TSE autoriza investigação contra Haddad por shows de Roger Waters

Fonte: Valor

O corregedor do Tribunal Superior Eleitoral (TSE), ministro Jorge Mussi, autorizou a abertura da ação apresentada pela campanha de Jair Bolsonaro (PSL) contra o candidato Fernando Haddad (PT) por causa da turnê realizada no Brasil pelo ex-baixista do Pink Floyd, Roger Waters.

Em seu despacho, ele deu cinco dias para as partes se manifestarem. Além de Haddad e a vice, Manuela D’Ávila, os sócios da produtora T4F, responsável pelas apresentações do artista no Brasil, também são citados.

Assim como procedeu com as demais “Ações de Investigação Judicial Eleitoral” (Aije) apresentadas durante a campanha, Mussi não faz, neste momento, uma análise do mérito do pedido.

Em seus shows, Roger Waters apresentou em um telão o nome de Bolsonaro como um dos representantes do neofascismo que estaria emergindo no mundo e exibiu o slogan #elenão. Diante das vaias quando se apresentou pela primeira vez no país, colocou sobre o nome do presidenciável a mensagem “ponto de vista de censurado”.

Para a defesa, as mensagens divulgadas pelo artista “são de extrema gravidade e demonstram a premeditação e o explícito propósito de denegrir sua imagem e causar nos telespectadores/fãs uma forma de repulsa, pela evidente campanha negativa, o que não condiz com a realidade”.

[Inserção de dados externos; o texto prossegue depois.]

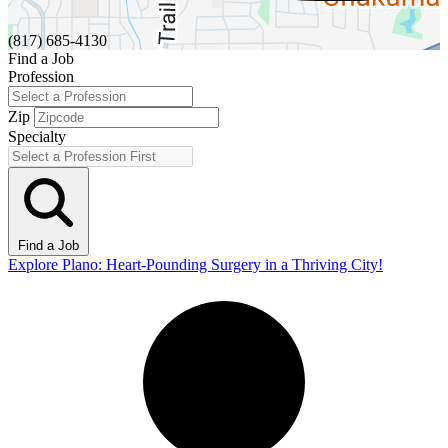
(817) 685-4130
Find a Job
Profession
Zip
Specialty
Find a Job
Explore Plano: Heart-Pounding Surgery in a Thriving City!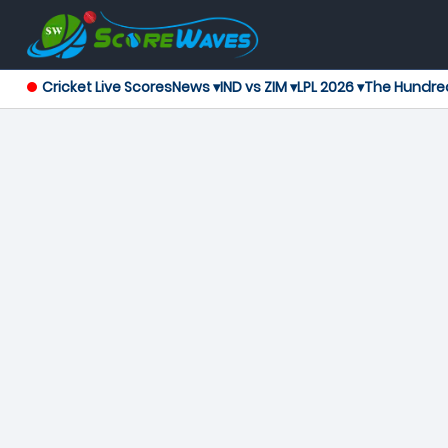
Cricket Live Scores
News ▾
IND vs ZIM ▾
LPL 2026 ▾
The Hundre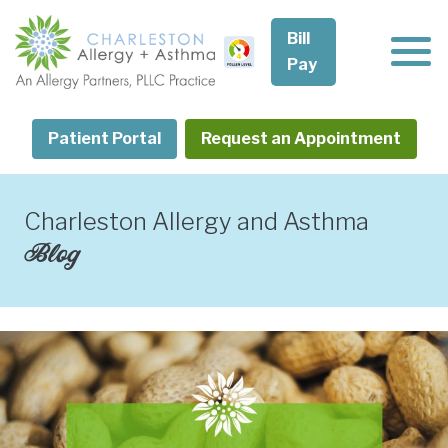
Skip
to
Bill
content
Pay
Patient Portal
Request an Appointment
Charleston Allergy and Asthma
Blog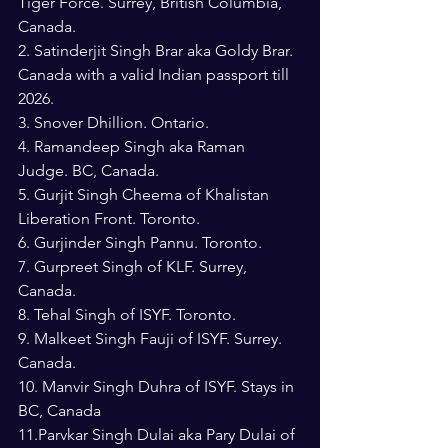
Tiger Force. Surrey, British Columbia, 
Canada.
2. Satinderjit Singh Brar aka Goldy Brar. 
Canada with a valid Indian passport till 
2026.
3. Snover Dhillion. Ontario.
4. Ramandeep Singh aka Raman 
Judge. BC, Canada.
5. Gurjit Singh Cheema of Khalistan 
Liberation Front. Toronto.
6. Gurjinder Singh Pannu. Toronto.
7. Gurpreet Singh of KLF. Surrey, 
Canada.
8. Tehal Singh of ISYF. Toronto.
9. Malkeet Singh Fauji of ISYF. Surrey. 
Canada.
10. Manvir Singh Duhra of ISYF. Stays in 
BC, Canada
11.Parvkar Singh Dulai aka Pary Dulai of 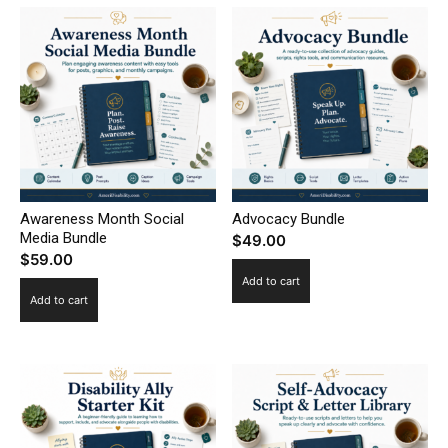
Awareness Month Social
Advocacy Bundle
Media Bundle
$
49.00
$
59.00
Add to cart
Add to cart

No pedido de abertura de processo, os advogados afirmam que “os ataques possuem grande semelhança conceitual com a propaganda produzida pelo PT”, pois a campanha de Haddad tem acusado “Bolsonaro de fascista, ditador, torturador, machista, nazista, etc”.

Também afirmaram que Roger Waters age em consonância com o PT ao lamentar as mortes do capoeirista baiano Mestre Moa e da vereadora Marielle Franco, assassinada em março. “O conluio é tão claro que foi relatado pelos meios de comunicação que o cantor Roger Waters chegou a chorar por causa da morte de mestre Moa”, diz a peça.

Os advogados argumentaram ainda que um dos shows de Roger Waters reuniu um público de 45 mil, o que equivale à população de alguns países, como Mônaco (38 mil habitantes) e San Marino (33 mil). Também destaca que, no Brasil, há “inúmeras cidades cuja população equivale ao público presente no show”, como Capão Bonito (SP), Conceição do Araguaia (PA) e Laguna (SC).

“A eficácia de uma (i) mensagem de cunho eleitoral, (ii) transmitida em um show artístico, (iii) por um artista mundialmente admirado, (iv) para um público que equivale à população de cidades e países, é gigantesca, reverbera para além do espaço em que se realizou o show, pois alcança mídia e redes sociais, produzindo poderoso impacto no processo de formação do juízo do eleitor quanto ao pleito presidencial 2018”, diz o documento apresentado ao TSE.

Eles também pontuaram que, no “atual estado de ânimo da sociedade brasileira, movida por forte polarização, é um risco imenso à segurança de 45 mil pessoas incitar controvérsia política da forma como realizada”. Segundo a argumentação do grupo jurídico de Bolsonaro, as “pessoas presentes ao espetáculo se sentiram acuadas e o evento se transformou em disputa de espaços, o que gerou, inclusive, risco à integridade física dos presentes”.

Para os advogados, embora os shows “num primeiro momento pudessem parecer mera propaganda negativa, ou até crítica ácida” contra Bolsonaro “tomaram outro viés” quando o ministro da Cultura, Sérgio Sá Leitão, afirmou “que Roger Waters recebeu R$ 90 milhões para fazer propaganda eleitoral disfarçada de show”.

A defesa de Bolsonaro também afirmou que a produtora do T4F, responsável pelas apresentações do artista no Brasil, “é a maior beneficiária da Lei Rouanet no País”.

Por fim, acusaram a campanha do PT de fazer caixa 2, porque a Justiça Eleitoral proíbe a doação de pessoas jurídicas e “certamente” o “showmício” de Roger Waters não vai ser declarado na prestação de contas.

Segundo os advogados, os fatos narrados mostraram que Haddad e a vice teriam se beneficiado da “poderosa propaganda eleitoral negativa” feita contra Bolsonaro pelo artista em seus shows, o que deve ser considerado abuso de poder econômico.

Eles argumentaram que o TSE já pacificou o entendimento de que não há necessidade da participação direta dos candidatos no ato ilícito para que haja punição caso fique comprovada um eventual crime eleitoral.